Меня, вы понимаете, не грызла совесть. Но была неприятна мысль, что в один прекрасный день сюда ввалится новый Даев, и вот я тут — лежу на диване, смотрю телевизор. Особенно страшных репрессий можно было не опасаться — есть восточная пословица про то, как десять разбойников снимали с голого рубаху и ни с чем остались. Однако хотелось все-таки знать, что происходит с магазином. Снова я позвонил в офис и попросил отыскать хоть какое-то мое начальство.
Меня передавали от телефона к телефону. Много дали послушать мелодий из разных опер. Разным барышням мне приходилось заново объяснять, кто это им надоедает. Наконец, я был соединен с человеком, который не нашел, кому еще меня можно передарить. Тоскливое нетерпение слышалось в его голосе — словно опустившийся приятель просил у него в долг. Я объяснил, что поступил продавцом в галерею "Британская империя" и меня очень интересует, будет ли магазин и дальше работать.

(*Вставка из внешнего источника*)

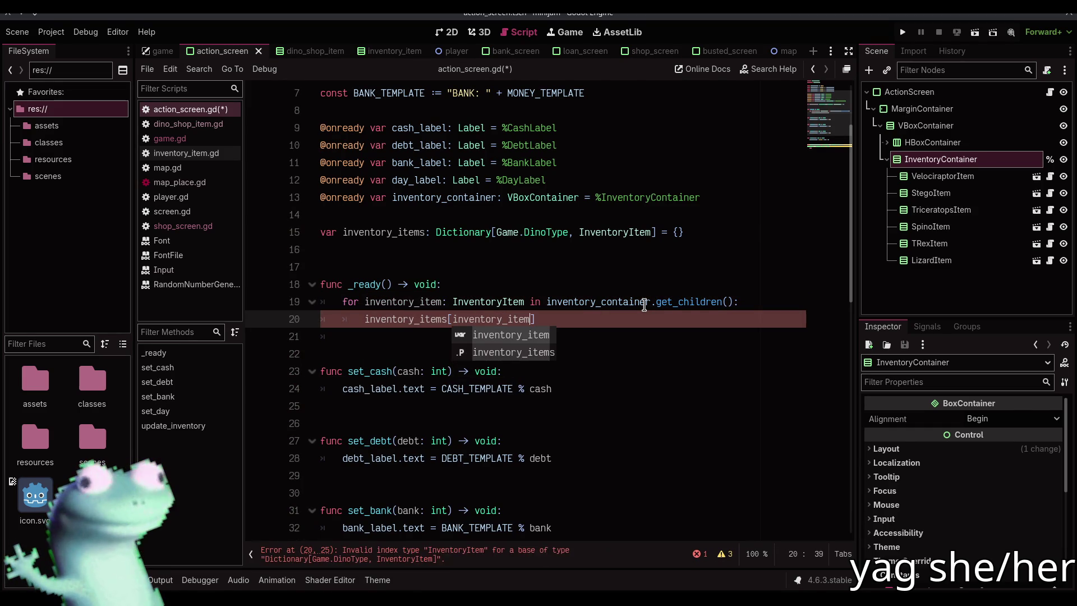
type("no_type]")
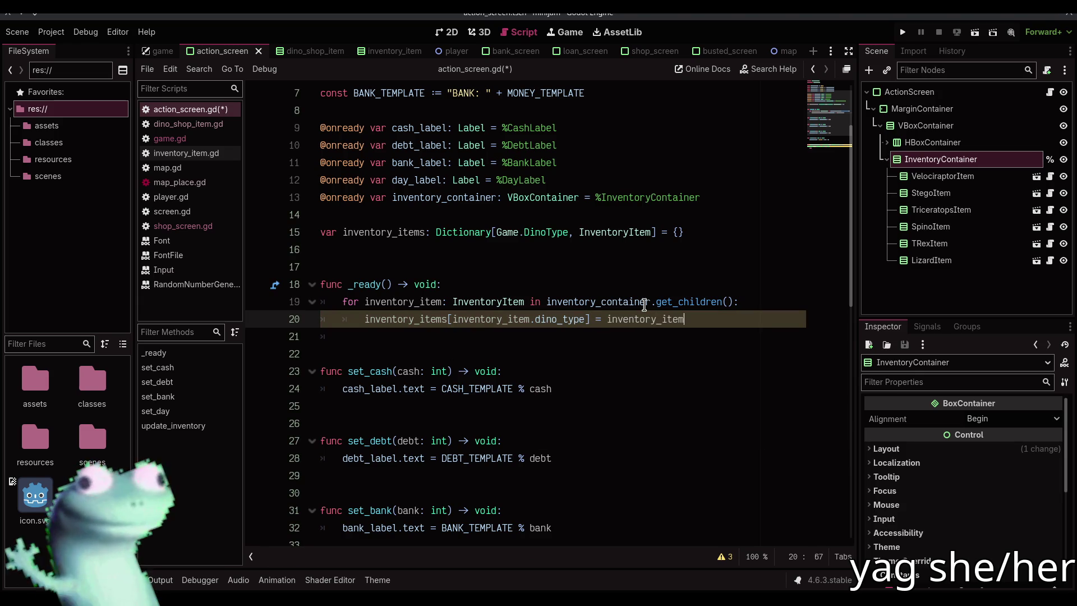
key("Escape")
key("Down")
key("ctrl+s")
key("BackSpace")
key("ctrl+s")
Step: Replace pass with a loop calling inventory_items[dino_type].set_qty(egg[dino_type], dino[dino_type]), and save
scroll(602, 306, "down", 5)
double_click(465, 422)
scroll(465, 421, "up", 1)
scroll(505, 423, "down", 1)
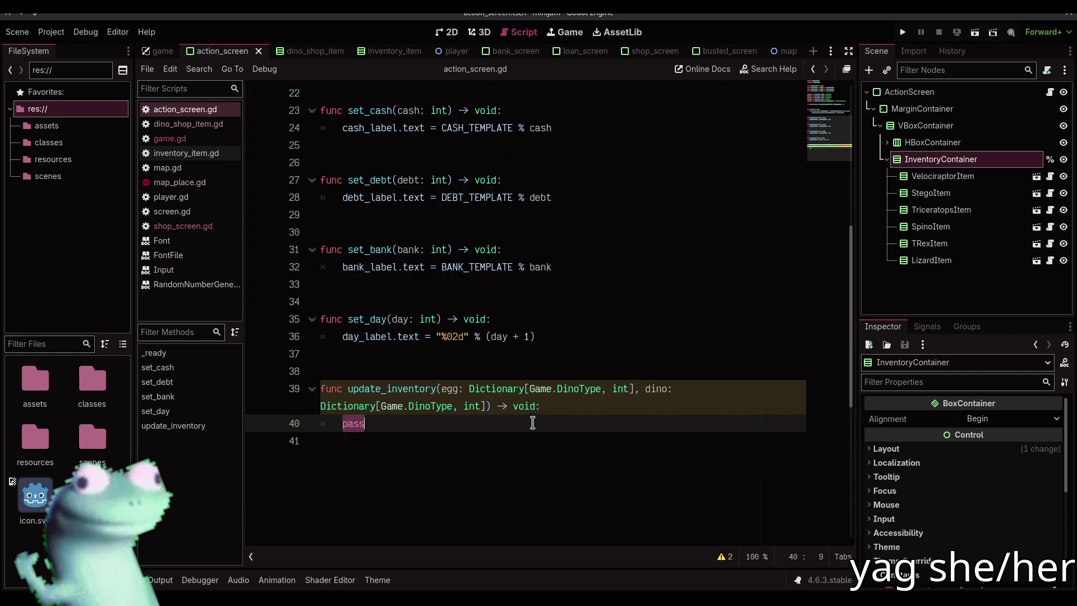
type("for dino_type in dino:")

— Конечно, — удивился он. — Его же только что открыли.
Маскируясь под пугливого и тупого чайника, я несмело поинтересовался, не ожидается ли обновления экспозиции. Быть может, мне стоит к этому подготовиться?
— Обновление будет, — ответил он рассеянно. — Не вечно же вам с одним товаром сидеть. Будут новые закупки, тогда и доставят новые книжки.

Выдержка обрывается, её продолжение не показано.